Re: M&D, the people’s memory vs the internet
Mark Kohut
mark.kohut at gmail.com
Sat Apr 21 03:07:02 CDT 2018
TE: "At least since Wordsworth and Coleridge, memory in literature has been
linked to the imagination. A historical novel may be seen as being created
from memory, historical facts as in "Play-things for lawyers", and
imagination. This is obviously the case with M&D, which is also a
cock-and-bull story in the Sternian tradition. The same goes for
Cherrycoke's wildly improbable, fantastic tale which takes up most of M&D."

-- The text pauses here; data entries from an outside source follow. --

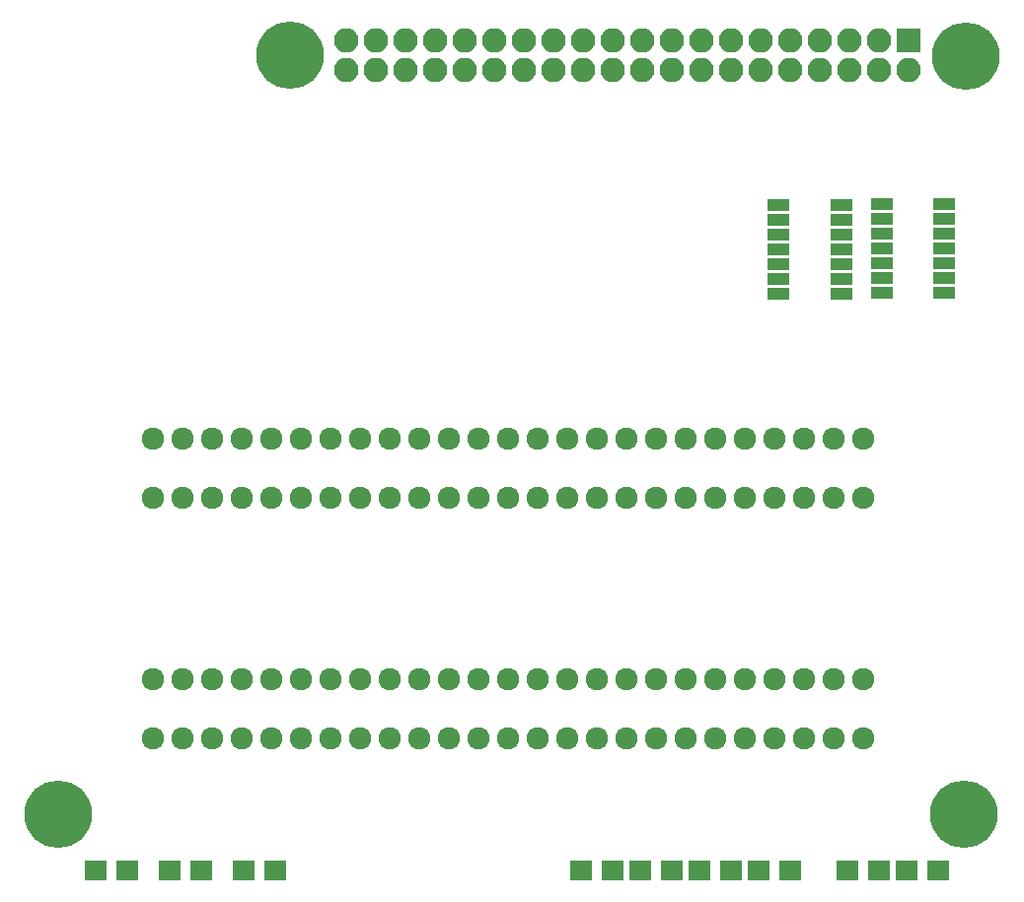
<source format=gbr>
G04 #@! TF.FileFunction,Soldermask,Top*
%FSLAX46Y46*%
G04 Gerber Fmt 4.6, Leading zero omitted, Abs format (unit mm)*
G04 Created by KiCad (PCBNEW 4.0.7) date 05/02/18 22:14:29*
%MOMM*%
%LPD*%
G01*
G04 APERTURE LIST*
%ADD10C,0.100000*%
%ADD11C,5.800000*%
%ADD12C,1.924000*%
%ADD13R,1.900000X1.700000*%
%ADD14R,2.100000X2.100000*%
%ADD15O,2.100000X2.100000*%
%ADD16R,1.900000X1.000000*%
G04 APERTURE END LIST*
D10*
D11*
X210312000Y-122174000D03*
X132588000Y-122174000D03*
X152459000Y-56992500D03*
D12*
X201676000Y-110561000D03*
X201676000Y-115641000D03*
X199136000Y-110561000D03*
X199136000Y-115641000D03*
X196596000Y-110561000D03*
X196596000Y-115641000D03*
X194056000Y-110561000D03*
X194056000Y-115641000D03*
X191516000Y-110561000D03*
X191516000Y-115641000D03*
X188976000Y-110561000D03*
X188976000Y-115641000D03*
X186436000Y-110561000D03*
X186436000Y-115641000D03*
X183896000Y-110561000D03*
X183896000Y-115641000D03*
X181356000Y-110561000D03*
X181356000Y-115641000D03*
X178816000Y-110561000D03*
X178816000Y-115641000D03*
X176276000Y-110561000D03*
X176276000Y-115641000D03*
X173736000Y-110561000D03*
X173736000Y-115641000D03*
X171196000Y-110561000D03*
X171196000Y-115641000D03*
X168656000Y-110561000D03*
X168656000Y-115641000D03*
X166116000Y-110561000D03*
X166116000Y-115641000D03*
X163576000Y-110561000D03*
X163576000Y-115641000D03*
X161036000Y-110561000D03*
X161036000Y-115641000D03*
X158496000Y-110561000D03*
X158496000Y-115641000D03*
X155956000Y-110561000D03*
X155956000Y-115641000D03*
X153416000Y-110561000D03*
X153416000Y-115641000D03*
X150876000Y-110561000D03*
X150876000Y-115641000D03*
X148336000Y-110561000D03*
X148336000Y-115641000D03*
X145796000Y-110561000D03*
X145796000Y-115641000D03*
X143256000Y-110561000D03*
X143256000Y-115641000D03*
X140716000Y-110561000D03*
X140716000Y-115641000D03*
X201676000Y-89916000D03*
X201676000Y-94996000D03*
X199136000Y-89916000D03*
X199136000Y-94996000D03*
X196596000Y-89916000D03*
X196596000Y-94996000D03*
X194056000Y-89916000D03*
X194056000Y-94996000D03*
X191516000Y-89916000D03*
X191516000Y-94996000D03*
X188976000Y-89916000D03*
X188976000Y-94996000D03*
X186436000Y-89916000D03*
X186436000Y-94996000D03*
X183896000Y-89916000D03*
X183896000Y-94996000D03*
X181356000Y-89916000D03*
X181356000Y-94996000D03*
X178816000Y-89916000D03*
X178816000Y-94996000D03*
X176276000Y-89916000D03*
X176276000Y-94996000D03*
X173736000Y-89916000D03*
X173736000Y-94996000D03*
X171196000Y-89916000D03*
X171196000Y-94996000D03*
X168656000Y-89916000D03*
X168656000Y-94996000D03*
X166116000Y-89916000D03*
X166116000Y-94996000D03*
X163576000Y-89916000D03*
X163576000Y-94996000D03*
X161036000Y-89916000D03*
X161036000Y-94996000D03*
X158496000Y-89916000D03*
X158496000Y-94996000D03*
X155956000Y-89916000D03*
X155956000Y-94996000D03*
X153416000Y-89916000D03*
X153416000Y-94996000D03*
X150876000Y-89916000D03*
X150876000Y-94996000D03*
X148336000Y-89916000D03*
X148336000Y-94996000D03*
X145796000Y-89916000D03*
X145796000Y-94996000D03*
X143256000Y-89916000D03*
X143256000Y-94996000D03*
X140716000Y-89916000D03*
X140716000Y-94996000D03*
D13*
X208106000Y-127000000D03*
X205406000Y-127000000D03*
X203026000Y-127000000D03*
X200326000Y-127000000D03*
X195406000Y-127000000D03*
X192706000Y-127000000D03*
X190326000Y-127000000D03*
X187626000Y-127000000D03*
X185246000Y-127000000D03*
X182546000Y-127000000D03*
X180166000Y-127000000D03*
X177466000Y-127000000D03*
X151210000Y-127000000D03*
X148510000Y-127000000D03*
X144860000Y-127000000D03*
X142160000Y-127000000D03*
X138510000Y-127000000D03*
X135810000Y-127000000D03*
D11*
X210483000Y-57023000D03*
D14*
X205572000Y-55727600D03*
D15*
X205572000Y-58267600D03*
X203032000Y-55727600D03*
X203032000Y-58267600D03*
X200492000Y-55727600D03*
X200492000Y-58267600D03*
X197952000Y-55727600D03*
X197952000Y-58267600D03*
X195412000Y-55727600D03*
X195412000Y-58267600D03*
X192872000Y-55727600D03*
X192872000Y-58267600D03*
X190332000Y-55727600D03*
X190332000Y-58267600D03*
X187792000Y-55727600D03*
X187792000Y-58267600D03*
X185252000Y-55727600D03*
X185252000Y-58267600D03*
X182712000Y-55727600D03*
X182712000Y-58267600D03*
X180172000Y-55727600D03*
X180172000Y-58267600D03*
X177632000Y-55727600D03*
X177632000Y-58267600D03*
X175092000Y-55727600D03*
X175092000Y-58267600D03*
X172552000Y-55727600D03*
X172552000Y-58267600D03*
X170012000Y-55727600D03*
X170012000Y-58267600D03*
X167472000Y-55727600D03*
X167472000Y-58267600D03*
X164932000Y-55727600D03*
X164932000Y-58267600D03*
X162392000Y-55727600D03*
X162392000Y-58267600D03*
X159852000Y-55727600D03*
X159852000Y-58267600D03*
X157312000Y-55727600D03*
X157312000Y-58267600D03*
D16*
X203261000Y-69723000D03*
X203261000Y-70993000D03*
X203261000Y-72263000D03*
X203261000Y-73533000D03*
X203261000Y-74803000D03*
X203261000Y-76073000D03*
X203261000Y-77343000D03*
X208661000Y-77343000D03*
X208661000Y-76073000D03*
X208661000Y-74803000D03*
X208661000Y-73533000D03*
X208661000Y-72263000D03*
X208661000Y-70993000D03*
X208661000Y-69723000D03*
X194437000Y-69850000D03*
X194437000Y-71120000D03*
X194437000Y-72390000D03*
X194437000Y-73660000D03*
X194437000Y-74930000D03*
X194437000Y-76200000D03*
X194437000Y-77470000D03*
X199837000Y-77470000D03*
X199837000Y-76200000D03*
X199837000Y-74930000D03*
X199837000Y-73660000D03*
X199837000Y-72390000D03*
X199837000Y-71120000D03*
X199837000Y-69850000D03*
M02*

</source>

Yes, I second liking the link with 'imagination'. Here's that turn of the
mind I see following; Yes, the American imagination is full of wildly
improbable, fantastic tales about itself; that is it's self-mythology. An
Exceptional Nation, for example. Coleridge spoke of imagination as a
'shaping spirit"....added it was 'connected w joy'!....
I. A. Richards, we all remember him, explicated, extended thoughts about
Coleridge's notions later: imagination is "constitutive of the moral order
[ distinct from fancy in Coleridge's notions], which such as T.S. Eliot
found ONLY in religion. & "the more lines of relevance between the
[textual] units are discovered"...through to the great writers--Shakespeare
is the example used--and 'the fulness and self-completing growth of their
response [on the page].
And by encasing this perception this way--"juxtaposing Remembrance and
History,"-- TRP is showing us a meta-historical judgment on the above, no?

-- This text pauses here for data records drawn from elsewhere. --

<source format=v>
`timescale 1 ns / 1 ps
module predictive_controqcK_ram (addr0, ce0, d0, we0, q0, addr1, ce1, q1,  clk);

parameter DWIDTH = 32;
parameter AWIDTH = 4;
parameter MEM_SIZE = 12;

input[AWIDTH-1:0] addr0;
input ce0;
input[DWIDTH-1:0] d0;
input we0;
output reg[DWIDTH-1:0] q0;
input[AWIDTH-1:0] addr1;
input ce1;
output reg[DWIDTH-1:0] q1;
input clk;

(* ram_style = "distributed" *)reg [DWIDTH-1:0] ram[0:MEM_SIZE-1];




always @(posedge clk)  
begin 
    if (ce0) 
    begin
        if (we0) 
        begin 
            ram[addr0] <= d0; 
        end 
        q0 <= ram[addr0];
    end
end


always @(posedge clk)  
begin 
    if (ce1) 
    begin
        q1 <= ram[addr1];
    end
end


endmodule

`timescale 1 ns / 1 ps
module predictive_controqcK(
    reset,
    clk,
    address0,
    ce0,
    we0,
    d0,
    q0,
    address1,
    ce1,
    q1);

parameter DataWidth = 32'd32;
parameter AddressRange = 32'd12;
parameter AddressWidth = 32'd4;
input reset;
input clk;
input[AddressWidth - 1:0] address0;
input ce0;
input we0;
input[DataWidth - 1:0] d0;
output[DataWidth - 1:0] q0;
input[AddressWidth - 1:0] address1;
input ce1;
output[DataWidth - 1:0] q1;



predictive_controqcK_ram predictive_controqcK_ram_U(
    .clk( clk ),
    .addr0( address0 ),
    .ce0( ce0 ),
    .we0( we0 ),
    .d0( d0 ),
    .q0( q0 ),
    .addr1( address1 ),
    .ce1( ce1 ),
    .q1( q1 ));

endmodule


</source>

Subjunctive case writ as large as it can be.
On Thu, Apr 19, 2018 at 3:16 AM, Thomas Eckhardt <
thomas.eckhardt at uni-bonn.de> wrote:
> "Remembrance" belongs to the people, is what Cherrycoke says on page 349,
> juxtaposing"Remembrance" and "History". Is remembrance the same as memory?

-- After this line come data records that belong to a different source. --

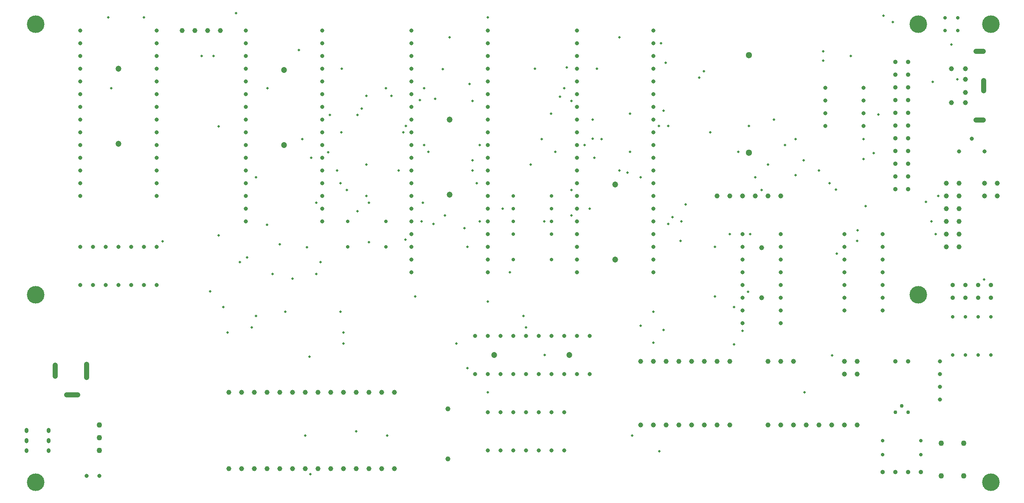
<source format=gbr>
%TF.GenerationSoftware,Novarm,DipTrace,4.3.0.4*%
%TF.CreationDate,2023-05-10T13:11:02+01:00*%
%FSLAX26Y26*%
%MOIN*%
%TF.FileFunction,Plated,1,2,PTH,Drill*%
%TF.Part,Single*%
%TA.AperFunction,ComponentDrill*%
%ADD24C,0.051181*%
%ADD45C,0.03937*%
%TA.AperFunction,ViaDrill*%
%ADD49C,0.019121*%
%TA.AperFunction,ComponentDrill*%
%ADD50C,0.031496*%
%ADD51C,0.027559*%
%ADD52C,0.043307*%
%ADD53C,0.029528*%
%ADD54C,0.137795*%
%ADD55C,0.035433*%
%ADD56C,0.047244*%
%ADD57C,0.03*%
%ADD58C,0.019685*%
G75*
G01*
D50*
X902756Y2094488D3*
X1002756D3*
X1102756D3*
X1202756D3*
X1302756D3*
X1402756D3*
X1502756D3*
Y2394488D3*
X1402756D3*
X1302756D3*
X1202756D3*
X1102756D3*
X1002756D3*
X902756D3*
X2803150Y2593701D3*
Y2693701D3*
Y2793701D3*
Y2893701D3*
Y2993701D3*
Y3093701D3*
Y3193701D3*
Y3293701D3*
Y3393701D3*
Y3493701D3*
Y3593701D3*
Y3693701D3*
Y3793701D3*
Y3893701D3*
Y3993701D3*
Y4093701D3*
X2203150D3*
Y3993701D3*
Y3893701D3*
Y3793701D3*
Y3693701D3*
Y3593701D3*
Y3493701D3*
Y3393701D3*
Y3293701D3*
Y3193701D3*
Y3093701D3*
Y2993701D3*
Y2893701D3*
Y2793701D3*
Y2693701D3*
Y2593701D3*
D51*
X4602756D3*
X4302756D3*
D50*
X4802756Y4093701D3*
Y3993701D3*
Y3893701D3*
Y3793701D3*
Y3693701D3*
Y3593701D3*
Y3493701D3*
Y3393701D3*
Y3293701D3*
Y3193701D3*
Y3093701D3*
Y2993701D3*
Y2893701D3*
Y2793701D3*
Y2693701D3*
Y2593701D3*
Y2493701D3*
Y2393701D3*
Y2293701D3*
Y2193701D3*
X5402756D3*
Y2293701D3*
Y2393701D3*
Y2493701D3*
Y2593701D3*
Y2693701D3*
Y2793701D3*
Y2893701D3*
Y2993701D3*
Y3093701D3*
Y3193701D3*
Y3293701D3*
Y3393701D3*
Y3493701D3*
Y3593701D3*
Y3693701D3*
Y3793701D3*
Y3893701D3*
Y3993701D3*
Y4093701D3*
D45*
X6302756Y993701D3*
X6402756D3*
X6502756D3*
X6602756D3*
X6702756D3*
X6802756D3*
X6902756D3*
X7002756D3*
X6302756Y1493701D3*
X6402756D3*
X6502756D3*
D52*
X7664173Y593701D3*
Y849606D3*
X7841339Y593701D3*
Y849606D3*
D45*
X7002756Y1393701D3*
X6902756D3*
X7002756Y1493701D3*
X6902756D3*
D53*
X7302756Y1093701D3*
X7352756Y1143701D3*
X7402756Y1093701D3*
D45*
X6252756Y1993701D3*
Y2387402D3*
X7702756Y2893701D3*
X7802756D3*
X7702756Y2793701D3*
X7802756D3*
X7702756Y2693701D3*
X7802756D3*
X7702756Y2593701D3*
X7802756D3*
X7702756Y2493701D3*
X7802756D3*
X7702756Y2393701D3*
X7802756D3*
X5902756Y2793701D3*
X6002756D3*
X6102756D3*
X6202756D3*
X6302756D3*
X6402756D3*
D54*
X552756Y4143701D3*
Y2017717D3*
X7481890Y4143701D3*
Y2017717D3*
D55*
X7403150Y3848425D3*
X7303150D3*
X7403150Y3748425D3*
X7303150D3*
X7403150Y3648425D3*
X7303150D3*
X7403150Y3548425D3*
X7303150D3*
X7403150Y3448425D3*
X7303150D3*
X7403150Y3348425D3*
X7303150D3*
X7403150Y3248425D3*
X7303150D3*
X7403150Y3148425D3*
X7303150D3*
X7403150Y3048425D3*
X7303150D3*
X7403150Y2948425D3*
X7303150D3*
X7403150Y2848425D3*
X7303150D3*
D45*
X5302756Y1493701D3*
X5402756D3*
X5502756D3*
X5602756D3*
X5702756D3*
X5802756D3*
X5902756D3*
X6002756D3*
D51*
X7752756Y1843701D3*
Y1543701D3*
D50*
X3502362Y4093701D3*
Y3993701D3*
Y3893701D3*
Y3793701D3*
Y3693701D3*
Y3593701D3*
Y3493701D3*
Y3393701D3*
Y3293701D3*
Y3193701D3*
Y3093701D3*
Y2993701D3*
Y2893701D3*
Y2793701D3*
Y2693701D3*
Y2593701D3*
Y2493701D3*
Y2393701D3*
Y2293701D3*
Y2193701D3*
X4102362D3*
Y2293701D3*
Y2393701D3*
Y2493701D3*
Y2593701D3*
Y2693701D3*
Y2793701D3*
Y2893701D3*
Y2993701D3*
Y3093701D3*
Y3193701D3*
Y3293701D3*
Y3393701D3*
Y3493701D3*
Y3593701D3*
Y3693701D3*
Y3793701D3*
Y3893701D3*
Y3993701D3*
Y4093701D3*
D51*
X3002756Y2593701D3*
X3302756D3*
D56*
X2503150Y3193701D3*
Y3784252D3*
X4152756Y1543701D3*
X4743307D3*
D51*
X8052756D3*
Y1843701D3*
D50*
X6902756Y2493701D3*
Y2393701D3*
Y2293701D3*
Y2193701D3*
Y2093701D3*
Y1993701D3*
Y1893701D3*
X7202756D3*
Y1993701D3*
Y2093701D3*
Y2193701D3*
Y2293701D3*
Y2393701D3*
Y2493701D3*
D51*
Y871654D3*
X7502756D3*
X7692520Y4193701D3*
Y4093701D3*
D45*
X2068898Y650984D3*
X2168898D3*
X2268898D3*
X2368898D3*
X2468898D3*
X2568898D3*
X2668898D3*
X2768898D3*
X2868898D3*
X2968898D3*
X3068898D3*
X3168898D3*
X3268898D3*
X3368898D3*
Y1250984D3*
X3268898D3*
X3168898D3*
X3068898D3*
X2968898D3*
X2868898D3*
X2768898D3*
X2668898D3*
X2568898D3*
X2468898D3*
X2368898D3*
X2268898D3*
X2168898D3*
X2068898D3*
D50*
X4102756Y793701D3*
X4202756D3*
X4302756D3*
X4402756D3*
X4502756D3*
X4602756D3*
X4702756D3*
Y1093701D3*
X4602756D3*
X4502756D3*
X4402756D3*
X4302756D3*
X4202756D3*
X4102756D3*
D45*
X7852756Y3711024D3*
Y3608661D3*
Y3793701D3*
Y3525984D3*
X7742520Y3793701D3*
Y3525984D3*
X7994488Y3390157D2*
X7935433D1*
X7996457Y3699213D2*
Y3620472D1*
X7994488Y3929528D2*
X7935433D1*
D51*
X7792520Y4193701D3*
Y4093701D3*
X4602756Y2793701D3*
X4302756D3*
X7952756Y1843701D3*
Y1543701D3*
D54*
X552756Y543701D3*
D55*
X7302756Y1493701D3*
X7402756D3*
D56*
X1203150Y3793701D3*
Y3203150D3*
D45*
X1702756Y4093701D3*
X1802756D3*
X1902756D3*
X2002756D3*
X5302756Y993701D3*
X5402756D3*
X5502756D3*
X5602756D3*
X5702756D3*
X5802756D3*
X5902756D3*
X6002756D3*
X479528Y877126D2*
D57*
Y867756D1*
X652756Y877126D2*
Y867756D1*
X479528Y955866D2*
Y946496D1*
Y798386D2*
Y789016D1*
X652756Y955866D2*
Y946496D1*
Y798386D2*
Y789016D1*
X952756Y1368110D2*
D45*
Y1470472D1*
X704724Y1375984D2*
Y1462598D1*
X795276Y1230315D2*
X881890D1*
D52*
X1052756Y793701D3*
Y893701D3*
Y993701D3*
D50*
X7652756Y1195276D3*
Y1293701D3*
D51*
X7502756Y760236D3*
X7202756D3*
X4602756Y2293701D3*
X4302756D3*
X4602756Y2493701D3*
X4302756D3*
D50*
X6753150Y3643307D3*
Y3543307D3*
Y3443307D3*
Y3343307D3*
X7053150D3*
Y3443307D3*
Y3543307D3*
Y3643307D3*
X1052756Y593701D3*
X954331D3*
D51*
X7852756Y1843701D3*
Y1543701D3*
D50*
X4002756Y1393701D3*
X4102756D3*
X4202756D3*
X4302756D3*
X4402756D3*
X4502756D3*
X4602756D3*
X4702756D3*
X4802756D3*
X4902756D3*
Y1693701D3*
X4802756D3*
X4702756D3*
X4602756D3*
X4502756D3*
X4402756D3*
X4302756D3*
X4202756D3*
X4102756D3*
X4002756D3*
D45*
X3788091Y725984D3*
Y1119685D3*
D50*
X6102756Y2493701D3*
Y2393701D3*
Y2293701D3*
Y2193701D3*
Y2093701D3*
Y1993701D3*
Y1893701D3*
Y1793701D3*
X6402756D3*
Y1893701D3*
Y1993701D3*
Y2093701D3*
Y2193701D3*
Y2293701D3*
Y2393701D3*
Y2493701D3*
D55*
X7402756Y624606D3*
X7502756D3*
D54*
X8052756Y543701D3*
D55*
X7202756Y624606D3*
X7302756D3*
D50*
X7802756Y3143701D3*
X7902756Y3243701D3*
X8002756Y3143701D3*
D55*
X7752756Y1993701D3*
X7852756D3*
X7952756D3*
X8052756D3*
Y2093701D3*
X7952756D3*
X7852756D3*
X7752756D3*
D58*
X6735433Y3856299D3*
Y3931102D3*
D50*
X1503150Y2793701D3*
Y2893701D3*
Y2993701D3*
Y3093701D3*
Y3193701D3*
Y3293701D3*
Y3393701D3*
Y3493701D3*
Y3593701D3*
Y3693701D3*
Y3793701D3*
Y3893701D3*
Y3993701D3*
Y4093701D3*
X903150D3*
Y3993701D3*
Y3893701D3*
Y3793701D3*
Y3693701D3*
Y3593701D3*
Y3493701D3*
Y3393701D3*
Y3293701D3*
Y3193701D3*
Y3093701D3*
Y2993701D3*
Y2893701D3*
Y2793701D3*
D54*
X8052756Y4143701D3*
D45*
X8002756Y2893701D3*
X8102756D3*
X8002756Y2793701D3*
X8102756D3*
D56*
X5102756Y2293701D3*
Y2884252D3*
D51*
X4602756Y2693701D3*
X4302756D3*
X3002756Y2393701D3*
X3302756D3*
D56*
X3802362Y3393701D3*
Y2803150D3*
D50*
X7652756Y1395276D3*
Y1493701D3*
D24*
X6152756Y3901892D3*
Y3134176D3*
D49*
X7595079Y3691339D3*
X4221059Y2694410D3*
X3750591Y3789193D3*
X6002756Y2493701D3*
X4545351Y2593701D3*
X7002445Y2439965D3*
X4527441Y3239961D3*
X3458988Y3343544D3*
X2953701Y3293701D3*
X3441020D3*
X5763855Y3724331D3*
X2156890Y2275044D3*
X2790437D3*
X2568898Y2144256D3*
X3943174Y2393701D3*
Y1439965D3*
X2703662Y1529178D3*
X3149370Y3039961D3*
Y2793701D3*
X2646772Y3239961D3*
X4041020Y2593701D3*
X4960985Y3793701D3*
X4669008Y3574725D3*
X3959477Y3674729D3*
X3568307Y3547441D3*
X2849410Y3137075D3*
X5450988Y788780D3*
X4634244Y3139961D3*
X3637835D3*
X3312008Y909339D3*
X2668898D3*
X2918937Y2993701D3*
X3981965D3*
Y3074729D3*
Y3539961D3*
X4759382D3*
X3404449Y2993701D3*
X2710048Y607875D3*
X2946772Y2893701D3*
X2996614Y2839961D3*
X2946772Y1885587D3*
X2512008D3*
X2755674Y2179020D3*
X2412008D3*
X2717146Y3093701D3*
X2755674Y2739961D3*
X2212008Y2309808D3*
X3583386Y2593701D3*
X2683981Y2391060D3*
X3918823Y2539965D3*
X6164099Y2493701D3*
X2368898Y2567441D3*
X2468898Y2414099D3*
X5885752Y2393701D3*
Y2004953D3*
X3533544D3*
X1549410Y2437863D3*
X2957323Y3793697D3*
X6350985Y3393701D3*
X4927445D3*
X3114607Y3479331D3*
X1121457Y4196378D3*
X2125122Y4231142D3*
X4926398Y3243544D3*
X5850988Y3293701D3*
X6435591Y3193701D3*
X3603071D3*
X4041020D3*
X4864095D3*
X3149370Y3582205D3*
X3345079D3*
X6583441Y3074725D3*
X7132811Y3129449D3*
X4938233Y3093701D3*
X4438229Y3039961D3*
X6702756Y2993701D3*
X2619607Y3939961D3*
X3690512Y3558938D3*
X6835595Y2843859D3*
X1147075Y3639961D3*
X4995925Y3239961D3*
X4759382Y2639961D3*
X4016729Y2893701D3*
X3168898Y2429662D3*
X1990370Y2484107D3*
X3168898Y2739961D3*
X3592709D3*
X6785752Y2893697D3*
X1990370Y3339961D3*
X2373386Y3639961D3*
X3767599Y2639961D3*
X3079843Y2672367D3*
X5234843Y909339D3*
X3068898Y944103D3*
X3079843Y3429489D3*
X2864488D3*
X3856910Y1634965D3*
X2968898D3*
X2059898Y1720284D3*
X2968898D3*
X7070674Y2713705D3*
X4275508Y2193701D3*
X5302760Y1774729D3*
X6102756Y1732363D3*
X6152756Y3343304D3*
X4549016Y1543701D3*
X3801772Y4039961D3*
X4703772Y3639961D3*
X5483780Y3463225D3*
X7168937Y3434371D3*
X5199528Y2976398D3*
X6520933Y3239961D3*
Y2958938D3*
X7053150Y3083189D3*
X4599481Y3439961D3*
X4759382Y2839961D3*
X7053150Y3239961D3*
X4102756Y1965583D3*
X6146130Y2039965D3*
X6841422Y2339961D3*
X6590359Y1249020D3*
X4102756D3*
X5219213Y3139961D3*
X6070670D3*
X5301681Y2939961D3*
X6202756D3*
X3302756Y3639961D3*
X3603551D3*
X4903465Y2694410D3*
X6951744Y3894686D3*
X5464095Y3993701D3*
X6252599Y2841930D3*
X7639449Y2793701D3*
X7284095Y4159646D3*
X7210638Y4209489D3*
X4721737Y3805197D3*
X5657599Y2728465D3*
X7543229Y2748469D3*
X5622835Y2594414D3*
X7585004D3*
X5553307Y2626851D3*
X5446130Y3343863D3*
X5518544D3*
Y2574729D3*
X7619764Y2493701D3*
X4472992Y3793701D3*
X5137520Y4039961D3*
X7742520Y3983662D3*
X5219441Y3439961D3*
X7788780Y3711024D3*
X2025134Y1920351D3*
X6037524D3*
Y1628284D3*
X7999016Y2137075D3*
X1857209Y3893701D3*
X1950988D3*
X3677457Y2574729D3*
X3456099Y2449347D3*
X5137520Y2993701D3*
X6302756Y3039961D3*
X1922441Y2044256D3*
X5402756Y1885587D3*
X2284174Y1850823D3*
Y2939961D3*
X5402756Y1640473D3*
X4383780Y1850823D3*
X5616225Y2441540D3*
X7006886Y2524886D3*
X1404244Y4196378D3*
X4102363D3*
X6805437Y1541930D3*
X5498859Y3839961D3*
X2249410Y1759650D3*
X4402756D3*
X5798618Y3774174D3*
X5483784Y1739965D3*
M02*

</source>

> Isn't there an emphasis on honouring the past with "remembrance" instead of
> merely acknowledging and/or recollecting it?
> At least since Wordsworth and Coleridge, memory in literature has been
> linked to the imagination. A historical novel may be seen as being created
> from memory, historical facts as in "Play-things for lawyers", and
> imagination. This is obviously the case with M&D, which is also a
> cock-and-bull story in the Sternian tradition. The same goes for
> Cherrycoke's wildly improbable, fantastic tale which takes up most of M&D.
> One might also think about the link between uncharted geographical
> territory (M&D) or cyberspace (BE) about to be conquered and subsumed, and
> the imagination. The American West and cyberspace before Facebook,
> Google, Amazon etc. (although the Internet was developed as part of CoG
> measures, as Ernie notes, so perhaps there has always been a snake in the
> grass) promise freedom and are also blank spaces that invite projection --
> very much like the white hump of Moby-Dick does.
>
>
> Am 18.04.2018 um 19:47 schrieb Smoke Teff:
>
>> Memory, Cherrycoke tells us, belongs to the people.
>>
>> Anyone have any thoughts on how the internet, the right to be forgotten,
>> and/or Bleeding Edge play into this?